Tax revenue collected by the Macau SAR Government directly from its six concessionaires plummeted to just MOP$244.4 million (US$30.2 million) in August, down 81.4% from the MOP$1.31 billion (US$162 million) in taxes in July and 92.5% lower than the MOP$3.27 billion (US$404 million) collected in August 2021.
The massive decline is in line with gross gaming revenues published by the Gaming Inspection and Coordination Bureau (DICJ) for the month of July, which saw Macau-wide GGR fall to MOP$398 million (US$49 million) – the lowest monthly GGR tally since liberalization.
For the first eight months of 2022 combined, direct gaming taxes have reached MOP$14.2 billion (US$1.76 billion) – down from MOP$25.7 billion (US$3.18 billion) a year earlier and representing just 41.3% of the MOP$34.4 billion (US$4.26 billion) the government had budgeted for through August. It is also just 28.5% of the FY22 tax budget of MOP$49.8 billion (US$6.16 billion), according to information from the Financial Services Bureau.

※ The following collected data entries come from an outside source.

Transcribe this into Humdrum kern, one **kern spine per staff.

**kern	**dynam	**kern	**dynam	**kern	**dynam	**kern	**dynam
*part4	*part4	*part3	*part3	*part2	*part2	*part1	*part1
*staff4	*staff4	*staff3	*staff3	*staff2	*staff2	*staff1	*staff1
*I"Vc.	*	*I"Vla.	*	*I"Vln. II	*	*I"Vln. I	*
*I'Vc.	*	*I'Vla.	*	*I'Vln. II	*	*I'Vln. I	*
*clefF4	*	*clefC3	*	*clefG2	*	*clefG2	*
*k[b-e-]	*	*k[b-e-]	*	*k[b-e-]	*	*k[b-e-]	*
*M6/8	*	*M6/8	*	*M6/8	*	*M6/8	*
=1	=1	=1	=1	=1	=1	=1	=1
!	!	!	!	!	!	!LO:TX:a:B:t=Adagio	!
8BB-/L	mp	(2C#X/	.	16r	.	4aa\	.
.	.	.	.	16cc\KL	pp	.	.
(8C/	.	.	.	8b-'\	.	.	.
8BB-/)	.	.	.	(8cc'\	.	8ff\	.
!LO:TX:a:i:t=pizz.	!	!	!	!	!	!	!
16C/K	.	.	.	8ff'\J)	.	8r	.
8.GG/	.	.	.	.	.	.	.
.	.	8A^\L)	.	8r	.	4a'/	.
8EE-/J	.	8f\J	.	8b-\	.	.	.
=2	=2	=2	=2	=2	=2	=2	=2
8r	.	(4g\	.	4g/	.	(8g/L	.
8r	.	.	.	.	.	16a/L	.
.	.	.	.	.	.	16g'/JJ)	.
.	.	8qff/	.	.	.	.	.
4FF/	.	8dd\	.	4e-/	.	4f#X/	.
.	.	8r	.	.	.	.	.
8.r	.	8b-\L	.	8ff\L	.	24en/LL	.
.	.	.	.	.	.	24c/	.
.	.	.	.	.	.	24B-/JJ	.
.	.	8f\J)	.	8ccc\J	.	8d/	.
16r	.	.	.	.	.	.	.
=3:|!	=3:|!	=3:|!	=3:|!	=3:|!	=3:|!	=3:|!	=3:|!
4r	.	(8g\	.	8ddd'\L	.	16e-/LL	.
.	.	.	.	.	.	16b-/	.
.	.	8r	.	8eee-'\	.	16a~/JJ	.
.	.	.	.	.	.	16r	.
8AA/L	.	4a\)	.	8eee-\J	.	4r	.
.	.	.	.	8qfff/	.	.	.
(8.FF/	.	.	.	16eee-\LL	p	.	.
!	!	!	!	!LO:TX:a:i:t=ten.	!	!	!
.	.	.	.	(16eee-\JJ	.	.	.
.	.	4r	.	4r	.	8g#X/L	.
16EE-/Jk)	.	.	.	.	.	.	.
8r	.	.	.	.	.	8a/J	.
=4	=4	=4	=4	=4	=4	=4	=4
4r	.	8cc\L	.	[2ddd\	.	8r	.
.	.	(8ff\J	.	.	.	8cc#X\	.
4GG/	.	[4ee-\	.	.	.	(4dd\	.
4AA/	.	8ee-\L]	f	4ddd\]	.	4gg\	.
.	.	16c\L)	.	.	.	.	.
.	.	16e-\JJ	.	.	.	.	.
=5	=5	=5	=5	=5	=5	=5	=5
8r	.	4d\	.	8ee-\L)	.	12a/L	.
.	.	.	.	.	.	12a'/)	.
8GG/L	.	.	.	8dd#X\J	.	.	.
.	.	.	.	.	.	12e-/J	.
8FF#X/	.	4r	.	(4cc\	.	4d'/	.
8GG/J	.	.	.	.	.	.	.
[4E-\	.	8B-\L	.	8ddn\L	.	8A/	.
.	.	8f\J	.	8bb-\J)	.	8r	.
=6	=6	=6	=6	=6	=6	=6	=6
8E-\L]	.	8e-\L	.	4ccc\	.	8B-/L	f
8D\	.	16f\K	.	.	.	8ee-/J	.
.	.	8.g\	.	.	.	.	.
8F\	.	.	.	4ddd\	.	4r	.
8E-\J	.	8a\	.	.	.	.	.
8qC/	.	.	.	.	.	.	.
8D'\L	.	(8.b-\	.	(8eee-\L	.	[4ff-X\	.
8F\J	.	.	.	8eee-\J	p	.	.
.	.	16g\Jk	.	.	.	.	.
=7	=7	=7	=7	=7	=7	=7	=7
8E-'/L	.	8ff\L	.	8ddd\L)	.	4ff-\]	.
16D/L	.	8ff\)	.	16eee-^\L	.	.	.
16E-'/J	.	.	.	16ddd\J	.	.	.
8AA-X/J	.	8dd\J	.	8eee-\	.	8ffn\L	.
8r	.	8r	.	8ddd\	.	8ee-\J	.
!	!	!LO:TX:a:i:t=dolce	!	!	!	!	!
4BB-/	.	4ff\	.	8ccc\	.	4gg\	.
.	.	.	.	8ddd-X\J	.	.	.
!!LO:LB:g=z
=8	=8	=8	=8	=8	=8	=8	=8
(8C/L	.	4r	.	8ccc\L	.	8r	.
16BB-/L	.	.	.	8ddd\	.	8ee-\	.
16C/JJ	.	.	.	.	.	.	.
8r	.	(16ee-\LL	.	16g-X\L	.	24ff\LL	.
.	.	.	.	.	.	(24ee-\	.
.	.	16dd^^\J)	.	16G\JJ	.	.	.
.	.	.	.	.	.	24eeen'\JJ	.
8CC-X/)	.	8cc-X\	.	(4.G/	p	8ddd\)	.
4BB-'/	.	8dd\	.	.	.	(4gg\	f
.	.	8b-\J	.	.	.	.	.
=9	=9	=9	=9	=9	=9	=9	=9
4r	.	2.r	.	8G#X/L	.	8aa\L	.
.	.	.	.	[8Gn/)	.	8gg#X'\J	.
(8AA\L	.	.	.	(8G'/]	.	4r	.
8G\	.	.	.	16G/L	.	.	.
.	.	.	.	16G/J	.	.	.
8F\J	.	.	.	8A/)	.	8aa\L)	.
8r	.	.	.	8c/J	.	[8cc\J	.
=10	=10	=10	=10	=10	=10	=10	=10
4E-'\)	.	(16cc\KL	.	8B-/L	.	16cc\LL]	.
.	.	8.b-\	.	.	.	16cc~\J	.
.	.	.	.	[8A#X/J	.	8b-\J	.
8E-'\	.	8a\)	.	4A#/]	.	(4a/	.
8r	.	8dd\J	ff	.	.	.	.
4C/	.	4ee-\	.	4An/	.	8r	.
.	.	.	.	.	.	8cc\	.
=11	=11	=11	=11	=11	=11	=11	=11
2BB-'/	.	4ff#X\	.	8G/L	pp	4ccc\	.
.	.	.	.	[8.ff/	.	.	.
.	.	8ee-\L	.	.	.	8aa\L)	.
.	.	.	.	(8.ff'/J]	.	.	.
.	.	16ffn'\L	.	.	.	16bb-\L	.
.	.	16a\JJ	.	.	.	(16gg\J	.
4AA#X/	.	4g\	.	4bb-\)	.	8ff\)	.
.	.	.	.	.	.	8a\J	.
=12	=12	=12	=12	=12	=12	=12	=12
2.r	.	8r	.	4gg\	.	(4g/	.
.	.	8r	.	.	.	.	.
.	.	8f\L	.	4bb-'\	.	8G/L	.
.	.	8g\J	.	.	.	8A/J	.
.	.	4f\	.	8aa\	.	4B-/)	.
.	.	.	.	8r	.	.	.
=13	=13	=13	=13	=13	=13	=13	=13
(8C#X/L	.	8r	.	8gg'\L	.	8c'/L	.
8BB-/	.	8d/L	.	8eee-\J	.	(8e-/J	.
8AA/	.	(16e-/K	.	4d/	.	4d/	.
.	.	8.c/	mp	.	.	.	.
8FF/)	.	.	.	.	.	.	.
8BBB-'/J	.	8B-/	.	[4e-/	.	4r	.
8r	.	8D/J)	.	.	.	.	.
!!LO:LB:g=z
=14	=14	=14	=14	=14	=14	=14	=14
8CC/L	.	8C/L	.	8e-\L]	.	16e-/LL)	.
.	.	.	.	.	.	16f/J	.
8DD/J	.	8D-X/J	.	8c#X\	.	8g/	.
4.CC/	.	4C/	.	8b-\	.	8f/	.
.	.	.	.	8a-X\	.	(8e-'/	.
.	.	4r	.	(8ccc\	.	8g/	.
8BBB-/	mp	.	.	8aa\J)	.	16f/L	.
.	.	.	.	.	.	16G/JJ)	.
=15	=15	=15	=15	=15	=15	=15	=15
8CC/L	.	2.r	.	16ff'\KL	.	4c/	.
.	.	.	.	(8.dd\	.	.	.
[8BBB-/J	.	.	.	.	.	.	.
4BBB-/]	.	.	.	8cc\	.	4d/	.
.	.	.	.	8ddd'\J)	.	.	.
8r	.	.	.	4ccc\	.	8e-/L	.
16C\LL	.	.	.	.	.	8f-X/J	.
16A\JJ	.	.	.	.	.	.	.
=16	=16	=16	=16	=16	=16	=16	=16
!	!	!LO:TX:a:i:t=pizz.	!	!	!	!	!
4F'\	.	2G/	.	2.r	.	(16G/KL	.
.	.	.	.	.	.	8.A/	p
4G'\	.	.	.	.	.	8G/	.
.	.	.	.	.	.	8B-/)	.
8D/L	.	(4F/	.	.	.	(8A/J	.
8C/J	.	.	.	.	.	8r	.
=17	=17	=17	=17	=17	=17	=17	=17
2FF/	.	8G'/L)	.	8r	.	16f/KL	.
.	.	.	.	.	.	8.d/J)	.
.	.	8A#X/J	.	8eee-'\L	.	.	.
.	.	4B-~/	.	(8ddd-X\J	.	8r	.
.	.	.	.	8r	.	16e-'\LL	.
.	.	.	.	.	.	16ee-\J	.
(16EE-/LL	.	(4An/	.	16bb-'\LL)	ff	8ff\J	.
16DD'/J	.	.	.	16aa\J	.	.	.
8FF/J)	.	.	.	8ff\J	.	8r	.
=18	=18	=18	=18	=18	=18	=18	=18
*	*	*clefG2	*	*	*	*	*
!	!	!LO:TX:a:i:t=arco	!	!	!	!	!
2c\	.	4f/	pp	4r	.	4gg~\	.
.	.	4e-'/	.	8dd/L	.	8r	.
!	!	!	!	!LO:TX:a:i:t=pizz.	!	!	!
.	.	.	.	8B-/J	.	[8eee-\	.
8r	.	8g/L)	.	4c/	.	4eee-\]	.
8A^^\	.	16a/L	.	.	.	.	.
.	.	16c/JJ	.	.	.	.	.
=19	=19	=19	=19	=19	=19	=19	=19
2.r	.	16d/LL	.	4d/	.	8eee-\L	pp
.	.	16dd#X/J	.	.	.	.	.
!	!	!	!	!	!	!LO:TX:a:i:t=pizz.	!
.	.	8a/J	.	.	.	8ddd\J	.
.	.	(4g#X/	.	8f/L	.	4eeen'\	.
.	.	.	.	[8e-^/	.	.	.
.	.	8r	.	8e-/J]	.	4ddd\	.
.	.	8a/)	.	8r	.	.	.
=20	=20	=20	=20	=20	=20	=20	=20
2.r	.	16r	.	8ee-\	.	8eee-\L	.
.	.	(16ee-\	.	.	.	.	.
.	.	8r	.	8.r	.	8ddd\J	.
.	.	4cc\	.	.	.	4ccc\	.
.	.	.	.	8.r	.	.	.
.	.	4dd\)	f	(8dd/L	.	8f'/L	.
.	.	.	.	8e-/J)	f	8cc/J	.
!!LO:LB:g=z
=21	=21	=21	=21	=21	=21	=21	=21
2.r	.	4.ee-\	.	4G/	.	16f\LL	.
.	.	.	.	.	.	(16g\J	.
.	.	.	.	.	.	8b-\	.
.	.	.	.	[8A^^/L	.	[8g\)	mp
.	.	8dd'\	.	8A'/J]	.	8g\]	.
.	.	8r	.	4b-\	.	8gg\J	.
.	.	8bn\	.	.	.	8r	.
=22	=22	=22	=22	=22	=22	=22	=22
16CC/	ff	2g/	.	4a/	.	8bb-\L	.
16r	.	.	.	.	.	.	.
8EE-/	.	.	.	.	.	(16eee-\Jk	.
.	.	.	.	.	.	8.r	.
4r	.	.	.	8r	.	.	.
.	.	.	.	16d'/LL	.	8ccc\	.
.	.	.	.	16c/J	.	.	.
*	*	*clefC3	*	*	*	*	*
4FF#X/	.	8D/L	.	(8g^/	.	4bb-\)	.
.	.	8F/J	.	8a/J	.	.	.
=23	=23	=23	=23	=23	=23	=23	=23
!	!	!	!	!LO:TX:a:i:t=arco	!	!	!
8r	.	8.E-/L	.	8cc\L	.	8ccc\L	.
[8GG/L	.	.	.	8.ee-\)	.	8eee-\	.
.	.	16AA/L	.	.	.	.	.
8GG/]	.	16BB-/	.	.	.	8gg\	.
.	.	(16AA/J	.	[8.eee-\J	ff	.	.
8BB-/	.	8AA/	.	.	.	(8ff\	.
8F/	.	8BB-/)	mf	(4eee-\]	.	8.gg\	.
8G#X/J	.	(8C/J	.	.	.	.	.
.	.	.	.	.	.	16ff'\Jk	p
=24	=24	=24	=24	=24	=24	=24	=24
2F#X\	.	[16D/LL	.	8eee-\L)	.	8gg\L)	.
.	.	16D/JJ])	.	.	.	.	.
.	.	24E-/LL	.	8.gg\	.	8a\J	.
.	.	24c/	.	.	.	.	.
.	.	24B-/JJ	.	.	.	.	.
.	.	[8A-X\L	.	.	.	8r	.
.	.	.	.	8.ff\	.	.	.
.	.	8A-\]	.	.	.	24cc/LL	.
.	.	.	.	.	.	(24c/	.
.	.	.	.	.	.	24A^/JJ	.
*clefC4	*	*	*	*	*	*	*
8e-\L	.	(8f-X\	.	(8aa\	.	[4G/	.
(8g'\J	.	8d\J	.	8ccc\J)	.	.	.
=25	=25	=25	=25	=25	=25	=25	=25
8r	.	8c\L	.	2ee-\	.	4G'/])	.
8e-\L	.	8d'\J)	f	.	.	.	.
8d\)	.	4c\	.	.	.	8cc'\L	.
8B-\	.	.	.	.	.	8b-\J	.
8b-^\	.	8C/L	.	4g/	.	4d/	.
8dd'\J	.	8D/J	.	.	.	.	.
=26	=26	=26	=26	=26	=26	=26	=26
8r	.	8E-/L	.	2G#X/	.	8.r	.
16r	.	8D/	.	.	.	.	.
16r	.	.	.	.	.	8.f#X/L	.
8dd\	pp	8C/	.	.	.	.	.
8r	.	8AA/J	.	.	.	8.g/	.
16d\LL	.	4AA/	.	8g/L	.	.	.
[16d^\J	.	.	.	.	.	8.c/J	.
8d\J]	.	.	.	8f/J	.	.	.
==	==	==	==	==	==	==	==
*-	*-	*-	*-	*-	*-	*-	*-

Macau’s gaming taxes include a 35% “special gaming tax” paid directly to the Macau government plus another 4% other charges, comprising a 1.6% levy which funds the Macao Foundation’s cultural, social, economic, educational, scientific, academic and philanthropic activities, and a 2.4% contribution (1.4% for SJM) to the urban construction, tourism and social security fund.